Karthigai Deepam is a 1965 Indian Tamil-language romantic drama film, directed by A. Kasilingam and produced by P. Markendeyan and A. Kasilingam. The script was written by A. Kasilingam and the comedy parts were written by Shankar Jai Somu. The film stars S. A. Ashokan, C. Vasantha, K. Vijayan and Leelavathi.

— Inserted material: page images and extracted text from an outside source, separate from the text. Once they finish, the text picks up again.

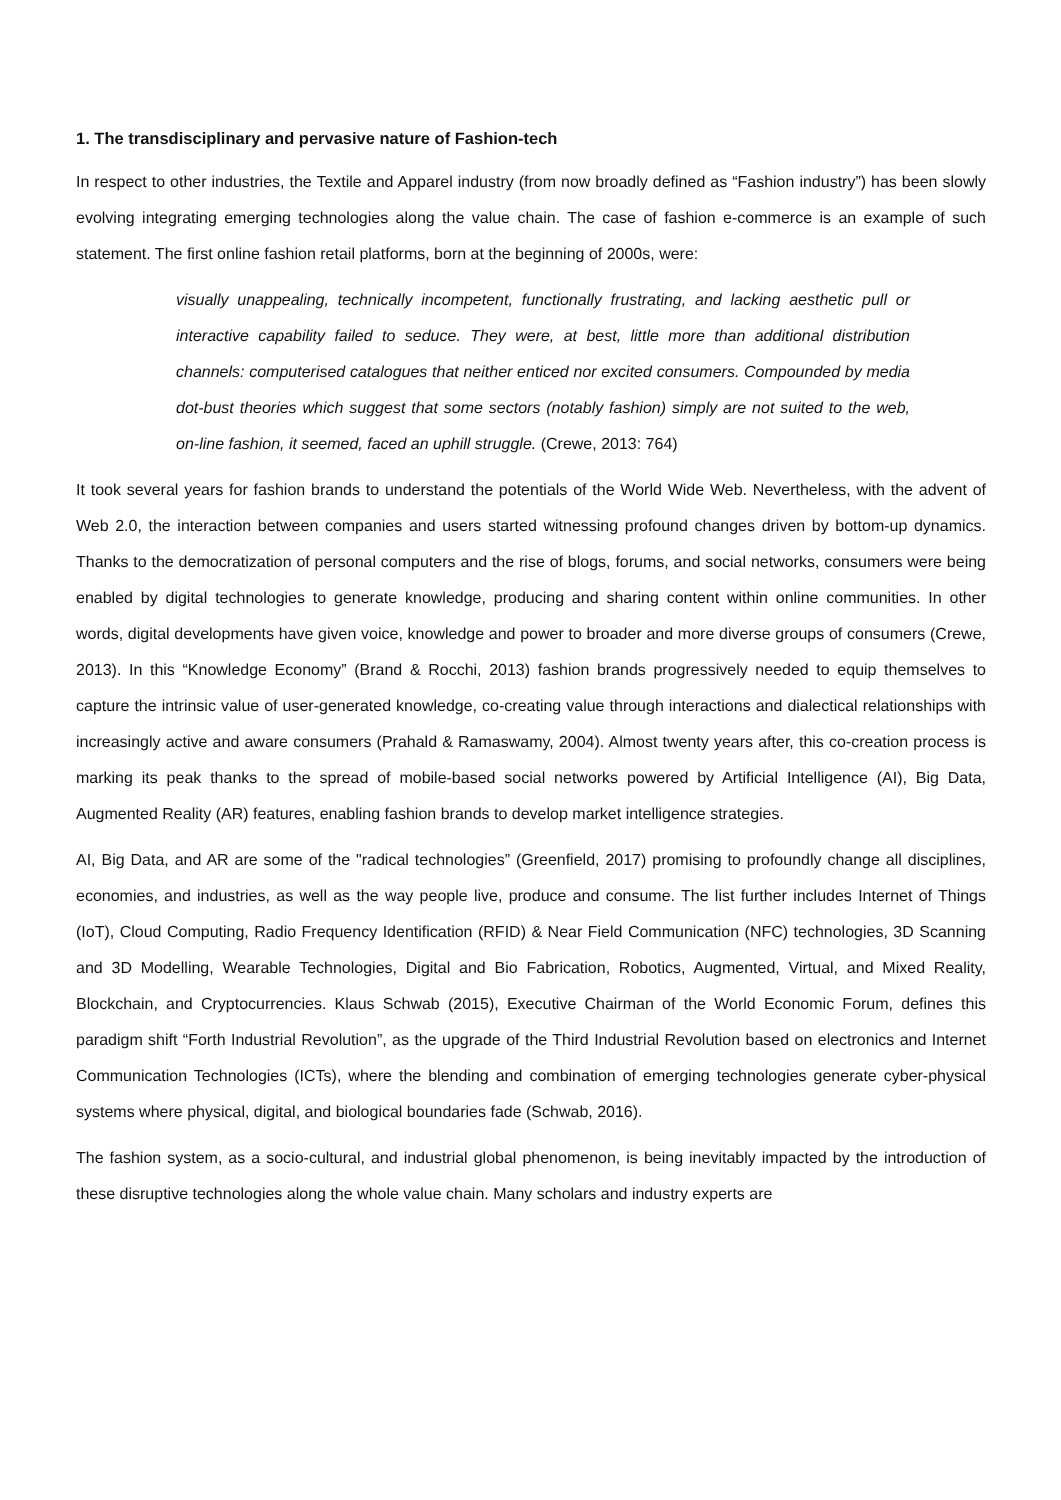1. The transdisciplinary and pervasive nature of Fashion-tech
In respect to other industries, the Textile and Apparel industry (from now broadly defined as “Fashion industry”) has been slowly evolving integrating emerging technologies along the value chain. The case of fashion e-commerce is an example of such statement. The first online fashion retail platforms, born at the beginning of 2000s, were:
visually unappealing, technically incompetent, functionally frustrating, and lacking aesthetic pull or interactive capability failed to seduce. They were, at best, little more than additional distribution channels: computerised catalogues that neither enticed nor excited consumers. Compounded by media dot-bust theories which suggest that some sectors (notably fashion) simply are not suited to the web, on-line fashion, it seemed, faced an uphill struggle. (Crewe, 2013: 764)
It took several years for fashion brands to understand the potentials of the World Wide Web. Nevertheless, with the advent of Web 2.0, the interaction between companies and users started witnessing profound changes driven by bottom-up dynamics. Thanks to the democratization of personal computers and the rise of blogs, forums, and social networks, consumers were being enabled by digital technologies to generate knowledge, producing and sharing content within online communities. In other words, digital developments have given voice, knowledge and power to broader and more diverse groups of consumers (Crewe, 2013). In this “Knowledge Economy” (Brand & Rocchi, 2013) fashion brands progressively needed to equip themselves to capture the intrinsic value of user-generated knowledge, co-creating value through interactions and dialectical relationships with increasingly active and aware consumers (Prahald & Ramaswamy, 2004). Almost twenty years after, this co-creation process is marking its peak thanks to the spread of mobile-based social networks powered by Artificial Intelligence (AI), Big Data, Augmented Reality (AR) features, enabling fashion brands to develop market intelligence strategies.
AI, Big Data, and AR are some of the "radical technologies” (Greenfield, 2017) promising to profoundly change all disciplines, economies, and industries, as well as the way people live, produce and consume. The list further includes Internet of Things (IoT), Cloud Computing, Radio Frequency Identification (RFID) & Near Field Communication (NFC) technologies, 3D Scanning and 3D Modelling, Wearable Technologies, Digital and Bio Fabrication, Robotics, Augmented, Virtual, and Mixed Reality, Blockchain, and Cryptocurrencies. Klaus Schwab (2015), Executive Chairman of the World Economic Forum, defines this paradigm shift “Forth Industrial Revolution”, as the upgrade of the Third Industrial Revolution based on electronics and Internet Communication Technologies (ICTs), where the blending and combination of emerging technologies generate cyber-physical systems where physical, digital, and biological boundaries fade (Schwab, 2016).
The fashion system, as a socio-cultural, and industrial global phenomenon, is being inevitably impacted by the introduction of these disruptive technologies along the whole value chain. Many scholars and industry experts are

It was released on 30 April 1965.

== Soundtrack ==
Music was composed by R. Sudarsanam and lyrics were written by Alangudi Somu.

| Song | Singers | Length |
|---|---|---|
| "Enna Paravai Sirakadithu" | T. M. Soundararajan | 03:43 |
| "Kaiyum Kaiyum Modhinal" | L. R. Eswari | 03:29 |
| "Paarkatha Ulagam" | T. M. Soundararajan, L. R. Eswari | 03:40 |
| "Thanga Theril" | L. R. Eswari | 03:22 |
| "Enna Paravai" – Sad | T. M. Soundararajan | 01:09 |
| "Ungu Unnuda Selvame" | L. R. Eswari | 03:49 |
| "Enna Paravai" – Female | P. Susheela | 03:30 |
| "Malai Sainthu Ponal" | T. M. Soundararajan | 04:57 |

== Reception ==
Kalki appreciated the performances of Ashokan and Leelavathi, though the critic felt Ashokan was occasionally overacting.